Anthropic's Advisor Strategy: Opus Intelligence at Sonnet Prices

#ai #productivity #claudecode #automation

Anthropic's Advisor Strategy lets Sonnet or Haiku consult Opus mid-task, keeping near-Opus quality at executor-level pricing
Sonnet plus Opus advisor improved 2.7 points on SWE-bench Multilingual while cutting per-task cost by 11.9%
Haiku plus Opus advisor more than doubled BrowseComp scores from 19.7% to 41.2% while costing 85% less than Sonnet
One API call handles everything with zero orchestration, the executor invokes the advisor like any other tool
Best for agentic workflows where most turns are routine but a few critical decisions need frontier-level reasoning

Running Claude Opus on every API call is like hiring a senior architect to hang drywall. You get perfect walls, but you also get a massive invoice. Anthropic just shipped a fix for that problem, and it changes the economics of building with Claude.
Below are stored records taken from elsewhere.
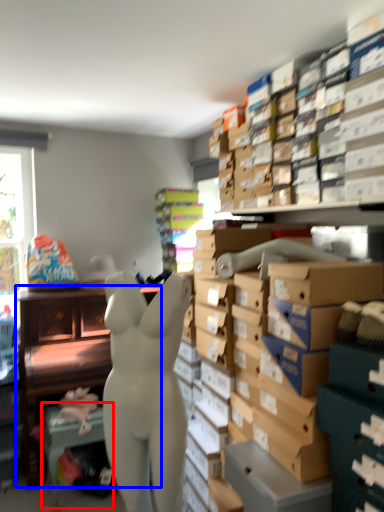
Question: Which of the following is the farthest to the observer, table (highlighted by a red box) or furniture (highlighted by a blue box)?

Choices:
 (A) table
 (B) furniture

Answer: (B)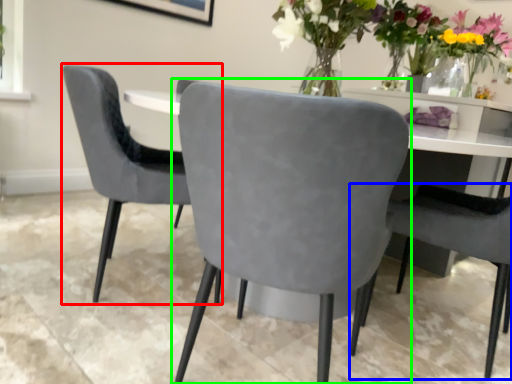
Question: Which object is the closest to the chair (highlighted by a red box)? Choose among these: chair (highlighted by a blue box) or chair (highlighted by a green box).

Choices:
 (A) chair
 (B) chair

Answer: (B)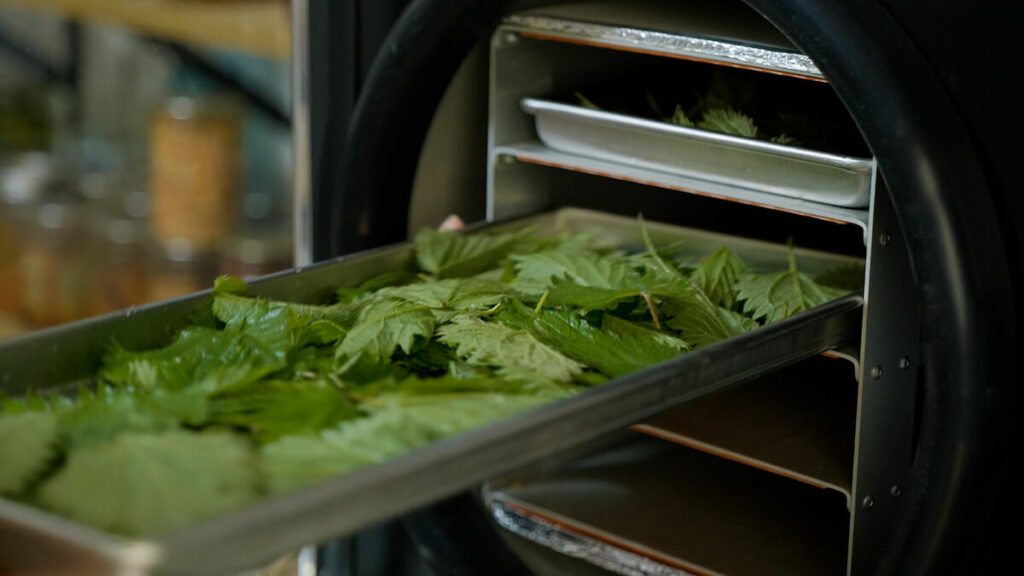
This screenshot has width=1024, height=576. Find the location of `screws`. screws is located at coordinates (878, 375), (916, 367), (894, 490), (863, 501), (873, 241).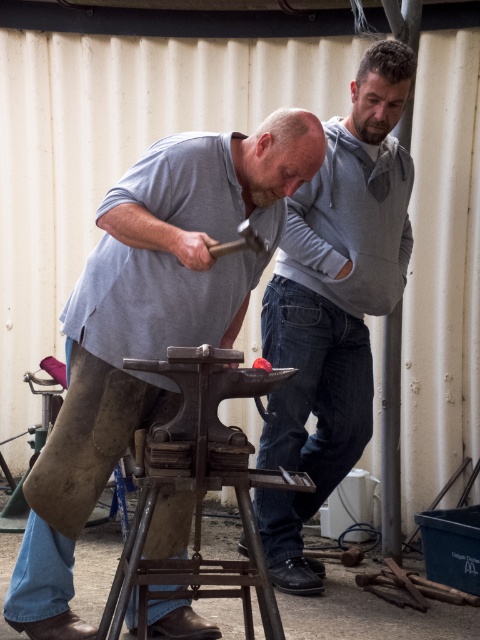
You are a tailor measuring shirts for alterations. You have a 12 inch wide table. Which shirt, the matte gray shirt at center or the gray cotton shirt at upper center, can you place on the table without overlapping the edges?

The matte gray shirt at center is wider than the gray cotton shirt at upper center, so the gray cotton shirt at upper center can fit on the 12 inch wide table without overlapping the edges while the matte gray shirt at center may not fit.

You are standing in the workshop and want to reach the point marked as point (41, 552). If you can move 10 feet per minute, how long will it take you to reach it?

The point (41, 552) is 9.79 feet away. Since you can move 10 feet per minute, it will take approximately 0.979 minutes, which is about 59 seconds, to reach it.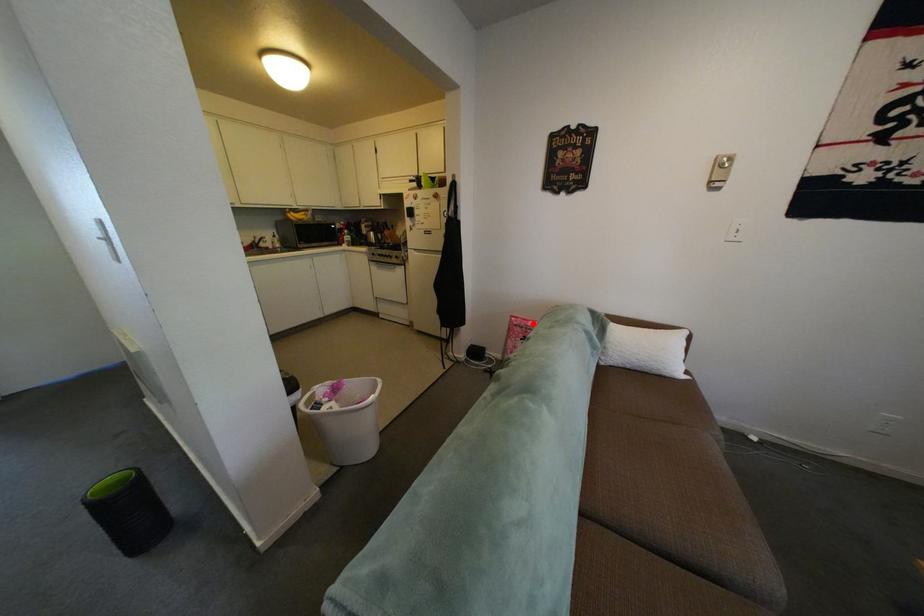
The Advisor Strategy, now in public beta, lets a cheaper executor model (Sonnet or Haiku) call on Opus for guidance only when it actually needs help. Everything else runs at the lower rate. The result: near-Opus intelligence at a fraction of the cost.

How the Advisor Strategy Works

The concept is straightforward. You designate Sonnet or Haiku as your executor, the model that handles the full task end to end. You add Opus as the advisor. The executor runs the conversation, calls tools, processes results, and generates output. When it hits a decision it cannot confidently make alone, it pauses and consults the advisor.

The advisor reads the full conversation transcript. Every message, every tool call, every result. It produces a short plan or correction, typically 400 to 700 tokens, then hands control back to the executor. The executor continues with the advice baked into its context.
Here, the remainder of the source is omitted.